Há um tipo de amizade que nos vem pelas diversas razões da profissão, da vida social, do parentesco, às vezes por encontros fortuitos, e quando julgávamos poder manter confortável distância e algum resguardo do nosso sossego, eis que o amigo carrega no acelerador da afeição.
Chovem convites para festas de aniversário, casamentos, para jantares e reuniões, almoços, conferências, visitas ao Alentejo – "Espectacular, o nosso Alentejo! Conhece?" – montarias, golfe – "Não me diga! Nunca jogou? Excelente para a forma".

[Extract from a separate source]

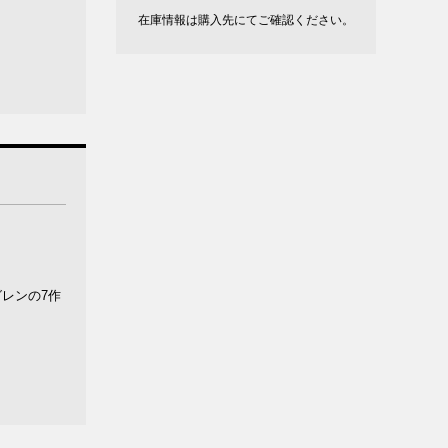
在庫情報は購入先にてご確認ください。
レンの7作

A cada mail ou telefonema já não é só a cabeça a reagir com fúria, mas o estômago que faz horas extraordinárias na produção de suco gástrico. Quando não há desculpa possível e nova recusa seria malcriadez, vê-se a gente em tête à tête , sem possibilidade de escape, estende ele as garras do seu ego e tem-nos ali presos, imóveis, embasbacados.
Quanto fala! Quanta coisa sabe! De agriões e vinhas do Douro, energias renováveis, Art Nouveau, Mondriaan, a guerra na Guiné – "Estive lá de 69 a 71. Um inferno, mas uma experiência fascinante."- de chá verde, bolo-rei, da linha do Tua, do preparo da lebre com castanhas…
Comecei a desenhar e confesso que caí no exagero, pois não conheço ninguém que se assemelhe ao retratado. Há, sim, uns três ou quatro que, se os juntasse, dariam um personagem ainda mais cansativo.